Learn R Programming

iClusterVB (version 0.1.4)

sim_data: Simulated Dataset

Description

The dataset consists of \(N = 240\) individuals and \(R = 4\) data views with different data types. Two of the data views are continuous, one is count, and one is binary. The true number of clusters was set to \(K = 4\), and the cluster proportions were set at \(\pi_1 = 0.25, \pi_2 = 0.25, \pi_3 = 0.25, \pi_4 = 0.25\), such that we have balanced cluster proportions. Each of the data views had \(p_r = 500\) features, \(r = 1, \dots, 4\), but only 50, or 10%, were relevant features that contributed to the clustering, and the rest were noise features that did not contribute to the clustering. In total, there were \(p = \sum_{r=1}^4 = 2000\) features.
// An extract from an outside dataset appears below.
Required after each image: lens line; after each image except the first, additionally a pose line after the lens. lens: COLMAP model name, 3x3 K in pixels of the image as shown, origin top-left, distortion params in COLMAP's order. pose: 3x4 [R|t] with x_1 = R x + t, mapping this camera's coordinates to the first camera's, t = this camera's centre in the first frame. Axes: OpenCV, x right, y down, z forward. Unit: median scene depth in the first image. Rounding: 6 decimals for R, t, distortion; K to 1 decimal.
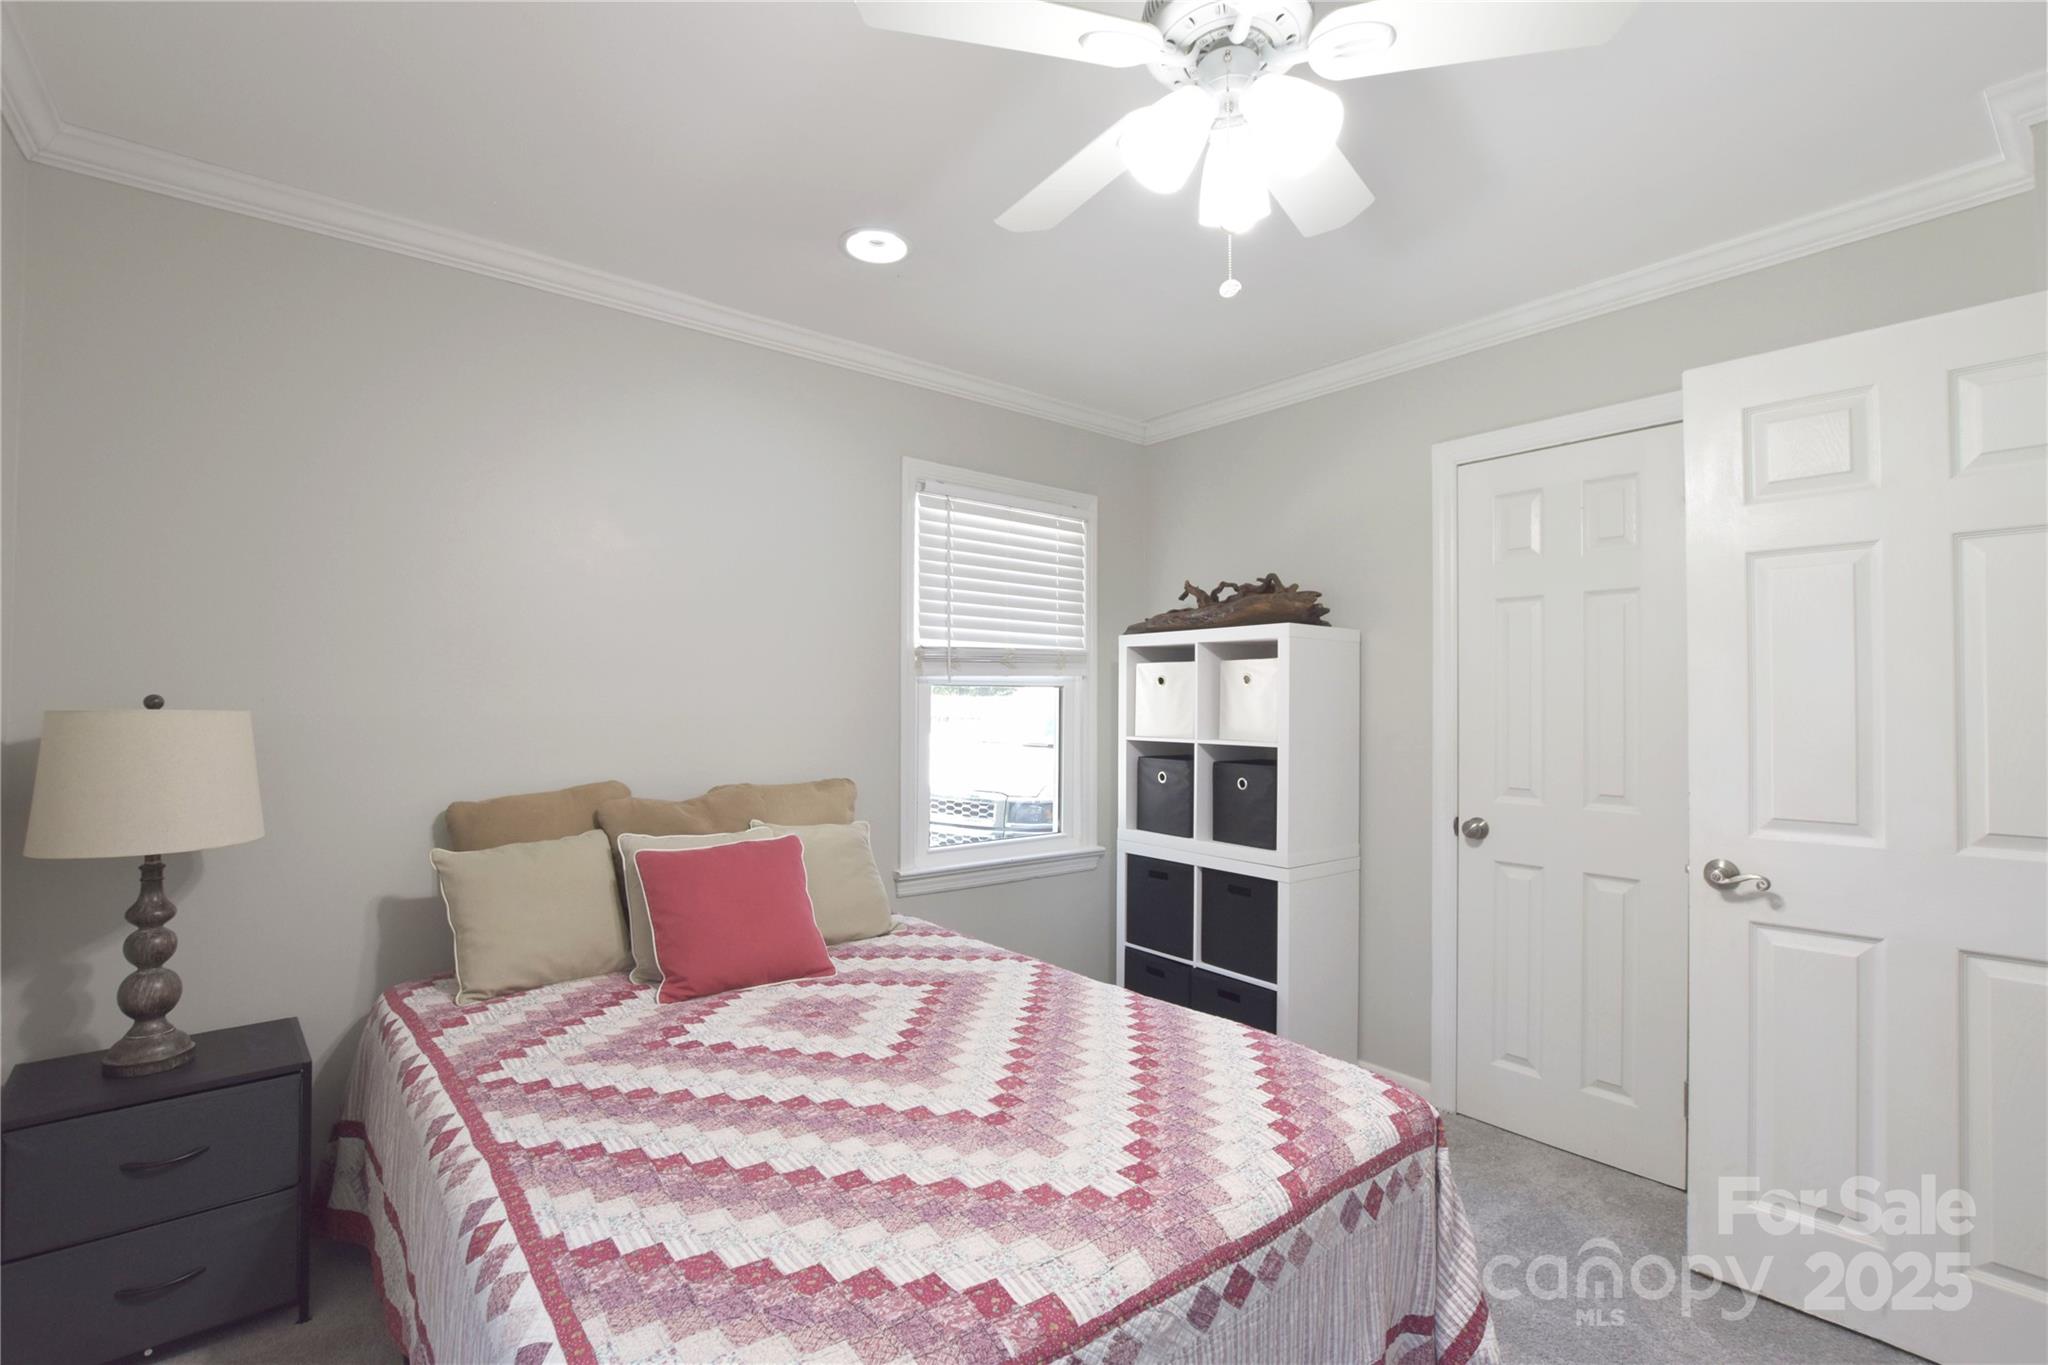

For data view 1 (continuous), relevant features were generated from the following normal distributions: \(\text{N}(10, 1)\) for Cluster 1, \(\text{N}(5, 1)\) for Cluster 2, \(\text{N}(-5, 1)\) for Cluster 3, and \(\text{N}(-10, 1)\) for Cluster 4, while noise features were generated from \(\text{N}(0, 1)\). For data view 2 (continuous), relevant features were generated from the following normal distributions: \(\text{N}(-10, 1)\) for Cluster 1, \(\text{N}(-5, 1)\) for Cluster 2, \(\text{N}(5, 1)\) for Cluster 3, and \(\text{N}(10, 1)\) for Cluster 4, while noise features were generated from \(\text{N}(0, 1)\). For data view 3 (binary), relevant features were generated from the following Bernoulli distributions: \(\text{Bernoulli}(0.05)\) for Cluster 1, \(\text{Bernoulli}(0.2)\) for Cluster 2, \(\text{Bernoulli}(0.4)\) for Cluster 3, and \(\text{Bernoulli}(0.6)\) for Cluster 4, while noise features were generated from \(\text{Bernoulli}(0.1)\). For data view 4 (count), relevant features were generated from the following Poisson distributions: \(\text{Poisson}(50)\) for Cluster 1, \(\text{Poisson}(35)\) for Cluster 2, \(\text{Poisson}(20)\) for Cluster 3, and \(\text{Poisson}(10)\) for Cluster 4, while noise features were generated from \(\text{Poisson}(2)\).

Usage

data(sim_data)

Arguments

Format

A list containing four datasets, and other elements of interest.